• _WHAT THIS TASK INVOLVES_: Set down the lines of the listing word for word, from its first line up to and including the line that contains "ntages and disadvantages".

Data excerpts
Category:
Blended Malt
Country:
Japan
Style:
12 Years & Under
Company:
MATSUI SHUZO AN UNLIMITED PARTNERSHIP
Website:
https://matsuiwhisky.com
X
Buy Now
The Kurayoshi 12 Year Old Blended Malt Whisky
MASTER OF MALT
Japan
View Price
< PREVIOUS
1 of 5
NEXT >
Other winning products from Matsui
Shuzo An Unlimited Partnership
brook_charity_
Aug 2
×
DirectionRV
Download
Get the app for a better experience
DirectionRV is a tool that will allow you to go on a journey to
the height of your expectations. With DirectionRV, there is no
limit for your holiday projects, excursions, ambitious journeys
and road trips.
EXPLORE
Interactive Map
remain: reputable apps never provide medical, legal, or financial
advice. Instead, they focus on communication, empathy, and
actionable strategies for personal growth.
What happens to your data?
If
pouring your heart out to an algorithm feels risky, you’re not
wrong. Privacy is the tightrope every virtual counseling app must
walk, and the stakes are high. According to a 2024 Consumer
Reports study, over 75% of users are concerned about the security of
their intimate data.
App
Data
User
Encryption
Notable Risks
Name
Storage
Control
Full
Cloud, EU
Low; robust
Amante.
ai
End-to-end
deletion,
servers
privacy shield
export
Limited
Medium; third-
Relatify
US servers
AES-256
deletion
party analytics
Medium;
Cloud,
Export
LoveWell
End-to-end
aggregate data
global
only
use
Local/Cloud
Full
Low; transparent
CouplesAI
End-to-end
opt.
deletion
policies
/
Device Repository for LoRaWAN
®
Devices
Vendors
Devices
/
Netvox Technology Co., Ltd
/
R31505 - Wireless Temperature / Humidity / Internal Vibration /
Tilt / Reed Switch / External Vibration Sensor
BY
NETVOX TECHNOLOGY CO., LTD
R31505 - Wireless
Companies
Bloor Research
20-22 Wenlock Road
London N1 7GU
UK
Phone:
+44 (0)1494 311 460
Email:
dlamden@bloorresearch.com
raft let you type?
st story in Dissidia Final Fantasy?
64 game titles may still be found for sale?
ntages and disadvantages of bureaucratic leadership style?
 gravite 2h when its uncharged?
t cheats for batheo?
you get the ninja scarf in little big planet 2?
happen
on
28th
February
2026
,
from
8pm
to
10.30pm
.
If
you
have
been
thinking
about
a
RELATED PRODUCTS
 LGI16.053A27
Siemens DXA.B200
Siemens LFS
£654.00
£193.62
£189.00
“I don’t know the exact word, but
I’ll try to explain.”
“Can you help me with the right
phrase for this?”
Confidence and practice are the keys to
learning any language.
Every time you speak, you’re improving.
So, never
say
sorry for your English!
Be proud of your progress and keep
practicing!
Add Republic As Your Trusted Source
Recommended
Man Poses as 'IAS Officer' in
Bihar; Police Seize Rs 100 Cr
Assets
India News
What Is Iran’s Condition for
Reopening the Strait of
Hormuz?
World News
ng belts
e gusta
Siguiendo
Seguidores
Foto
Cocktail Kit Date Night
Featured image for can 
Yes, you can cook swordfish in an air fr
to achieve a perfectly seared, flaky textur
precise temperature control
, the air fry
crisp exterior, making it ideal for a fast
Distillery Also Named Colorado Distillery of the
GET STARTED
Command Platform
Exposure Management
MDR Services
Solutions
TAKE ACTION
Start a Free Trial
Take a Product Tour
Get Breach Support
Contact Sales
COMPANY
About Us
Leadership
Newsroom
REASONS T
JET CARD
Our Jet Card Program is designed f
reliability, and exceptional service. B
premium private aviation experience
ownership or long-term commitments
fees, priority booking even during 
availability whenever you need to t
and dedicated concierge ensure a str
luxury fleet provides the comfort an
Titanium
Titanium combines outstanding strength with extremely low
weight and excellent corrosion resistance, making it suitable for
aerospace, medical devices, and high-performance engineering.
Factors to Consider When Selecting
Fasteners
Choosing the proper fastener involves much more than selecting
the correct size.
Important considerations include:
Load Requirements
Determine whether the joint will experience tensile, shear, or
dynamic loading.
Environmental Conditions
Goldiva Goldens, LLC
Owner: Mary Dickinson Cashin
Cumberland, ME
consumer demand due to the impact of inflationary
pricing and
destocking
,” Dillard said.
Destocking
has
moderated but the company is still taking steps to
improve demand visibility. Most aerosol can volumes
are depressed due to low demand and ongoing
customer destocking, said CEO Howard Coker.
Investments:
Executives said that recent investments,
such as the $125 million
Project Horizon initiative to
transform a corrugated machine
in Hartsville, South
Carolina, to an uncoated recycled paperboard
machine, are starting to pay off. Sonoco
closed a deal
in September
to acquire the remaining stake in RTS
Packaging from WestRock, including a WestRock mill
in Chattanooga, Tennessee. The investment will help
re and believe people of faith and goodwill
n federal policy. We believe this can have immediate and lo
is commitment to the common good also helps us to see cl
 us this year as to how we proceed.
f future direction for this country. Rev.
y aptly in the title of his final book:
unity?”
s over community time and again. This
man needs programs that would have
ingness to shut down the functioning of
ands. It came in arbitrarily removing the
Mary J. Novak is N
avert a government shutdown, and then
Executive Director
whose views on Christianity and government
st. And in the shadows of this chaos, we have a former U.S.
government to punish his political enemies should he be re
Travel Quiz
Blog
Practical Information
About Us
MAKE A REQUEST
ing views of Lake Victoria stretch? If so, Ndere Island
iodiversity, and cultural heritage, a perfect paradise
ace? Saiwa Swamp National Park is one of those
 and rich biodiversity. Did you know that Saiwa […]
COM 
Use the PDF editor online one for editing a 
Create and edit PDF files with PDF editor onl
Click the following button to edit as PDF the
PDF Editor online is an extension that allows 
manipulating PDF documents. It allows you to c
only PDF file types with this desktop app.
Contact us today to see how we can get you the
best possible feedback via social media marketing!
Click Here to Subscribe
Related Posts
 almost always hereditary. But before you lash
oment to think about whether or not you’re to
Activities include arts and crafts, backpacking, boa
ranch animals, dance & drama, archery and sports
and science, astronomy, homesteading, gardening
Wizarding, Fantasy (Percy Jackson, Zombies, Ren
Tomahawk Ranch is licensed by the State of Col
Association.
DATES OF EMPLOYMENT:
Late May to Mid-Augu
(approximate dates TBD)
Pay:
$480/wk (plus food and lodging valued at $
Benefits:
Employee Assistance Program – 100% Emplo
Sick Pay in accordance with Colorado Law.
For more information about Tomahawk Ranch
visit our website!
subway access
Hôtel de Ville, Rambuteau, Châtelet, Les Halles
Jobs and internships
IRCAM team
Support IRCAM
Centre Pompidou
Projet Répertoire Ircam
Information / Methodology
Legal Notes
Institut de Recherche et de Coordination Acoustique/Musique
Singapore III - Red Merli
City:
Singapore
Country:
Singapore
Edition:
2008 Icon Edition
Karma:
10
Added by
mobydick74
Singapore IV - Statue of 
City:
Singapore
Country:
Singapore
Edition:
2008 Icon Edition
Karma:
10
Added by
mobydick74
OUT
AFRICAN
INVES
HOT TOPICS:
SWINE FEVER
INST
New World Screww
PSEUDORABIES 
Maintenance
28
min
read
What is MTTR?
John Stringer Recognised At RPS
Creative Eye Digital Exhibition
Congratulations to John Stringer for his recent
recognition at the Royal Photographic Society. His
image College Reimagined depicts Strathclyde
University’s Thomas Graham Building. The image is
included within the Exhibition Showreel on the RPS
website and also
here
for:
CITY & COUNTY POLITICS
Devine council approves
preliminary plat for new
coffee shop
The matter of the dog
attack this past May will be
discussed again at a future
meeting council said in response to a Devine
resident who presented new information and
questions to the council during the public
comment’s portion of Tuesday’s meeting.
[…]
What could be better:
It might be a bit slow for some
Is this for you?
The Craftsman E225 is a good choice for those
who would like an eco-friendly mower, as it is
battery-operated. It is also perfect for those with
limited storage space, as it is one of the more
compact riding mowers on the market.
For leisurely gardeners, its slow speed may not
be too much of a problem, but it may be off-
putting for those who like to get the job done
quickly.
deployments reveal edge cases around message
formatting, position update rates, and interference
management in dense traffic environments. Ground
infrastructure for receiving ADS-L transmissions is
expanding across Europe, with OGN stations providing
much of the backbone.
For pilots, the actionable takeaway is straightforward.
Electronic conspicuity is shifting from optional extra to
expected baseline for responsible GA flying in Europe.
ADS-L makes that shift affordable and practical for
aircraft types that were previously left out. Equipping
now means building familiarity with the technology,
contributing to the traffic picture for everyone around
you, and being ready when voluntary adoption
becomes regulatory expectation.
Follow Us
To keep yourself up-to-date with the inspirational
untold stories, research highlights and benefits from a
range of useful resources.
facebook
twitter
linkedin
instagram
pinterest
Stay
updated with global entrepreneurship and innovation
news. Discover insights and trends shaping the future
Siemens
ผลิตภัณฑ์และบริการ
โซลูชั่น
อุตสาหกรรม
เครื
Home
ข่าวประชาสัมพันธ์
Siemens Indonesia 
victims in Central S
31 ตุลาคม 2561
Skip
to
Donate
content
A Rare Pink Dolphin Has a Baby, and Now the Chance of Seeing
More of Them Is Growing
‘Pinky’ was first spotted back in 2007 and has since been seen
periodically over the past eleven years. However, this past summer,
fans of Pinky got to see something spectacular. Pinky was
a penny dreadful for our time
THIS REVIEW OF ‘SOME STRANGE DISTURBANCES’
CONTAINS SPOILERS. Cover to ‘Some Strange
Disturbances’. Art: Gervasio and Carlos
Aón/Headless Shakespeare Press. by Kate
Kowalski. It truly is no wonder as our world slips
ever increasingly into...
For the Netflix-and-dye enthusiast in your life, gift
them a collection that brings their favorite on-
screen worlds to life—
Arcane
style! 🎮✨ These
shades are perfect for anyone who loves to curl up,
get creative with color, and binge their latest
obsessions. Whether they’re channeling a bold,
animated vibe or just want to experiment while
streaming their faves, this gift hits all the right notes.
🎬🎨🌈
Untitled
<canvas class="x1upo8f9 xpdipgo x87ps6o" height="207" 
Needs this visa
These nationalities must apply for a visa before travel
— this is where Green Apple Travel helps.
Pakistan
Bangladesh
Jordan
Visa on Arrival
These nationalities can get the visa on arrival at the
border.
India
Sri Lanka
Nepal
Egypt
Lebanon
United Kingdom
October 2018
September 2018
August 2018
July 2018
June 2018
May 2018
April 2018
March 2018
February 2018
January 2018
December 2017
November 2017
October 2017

• _REPLY TO THE EXERCISE_:
Category:
Blended Malt
Country:
Japan
Style:
12 Years & Under
Company:
MATSUI SHUZO AN UNLIMITED PARTNERSHIP
Website:
https://matsuiwhisky.com
X
Buy Now
The Kurayoshi 12 Year Old Blended Malt Whisky
MASTER OF MALT
Japan
View Price
< PREVIOUS
1 of 5
NEXT >
Other winning products from Matsui
Shuzo An Unlimited Partnership
brook_charity_
Aug 2
×
DirectionRV
Download
Get the app for a better experience
DirectionRV is a tool that will allow you to go on a journey to
the height of your expectations. With DirectionRV, there is no
limit for your holiday projects, excursions, ambitious journeys
and road trips.
EXPLORE
Interactive Map
remain: reputable apps never provide medical, legal, or financial
advice. Instead, they focus on communication, empathy, and
actionable strategies for personal growth.
What happens to your data?
If
pouring your heart out to an algorithm feels risky, you’re not
wrong. Privacy is the tightrope every virtual counseling app must
walk, and the stakes are high. According to a 2024 Consumer
Reports study, over 75% of users are concerned about the security of
their intimate data.
App
Data
User
Encryption
Notable Risks
Name
Storage
Control
Full
Cloud, EU
Low; robust
Amante.
ai
End-to-end
deletion,
servers
privacy shield
export
Limited
Medium; third-
Relatify
US servers
AES-256
deletion
party analytics
Medium;
Cloud,
Export
LoveWell
End-to-end
aggregate data
global
only
use
Local/Cloud
Full
Low; transparent
CouplesAI
End-to-end
opt.
deletion
policies
/
Device Repository for LoRaWAN
®
Devices
Vendors
Devices
/
Netvox Technology Co., Ltd
/
R31505 - Wireless Temperature / Humidity / Internal Vibration /
Tilt / Reed Switch / External Vibration Sensor
BY
NETVOX TECHNOLOGY CO., LTD
R31505 - Wireless
Companies
Bloor Research
20-22 Wenlock Road
London N1 7GU
UK
Phone:
+44 (0)1494 311 460
Email:
dlamden@bloorresearch.com
raft let you type?
st story in Dissidia Final Fantasy?
64 game titles may still be found for sale?
ntages and disadvantages of bureaucratic leadership style?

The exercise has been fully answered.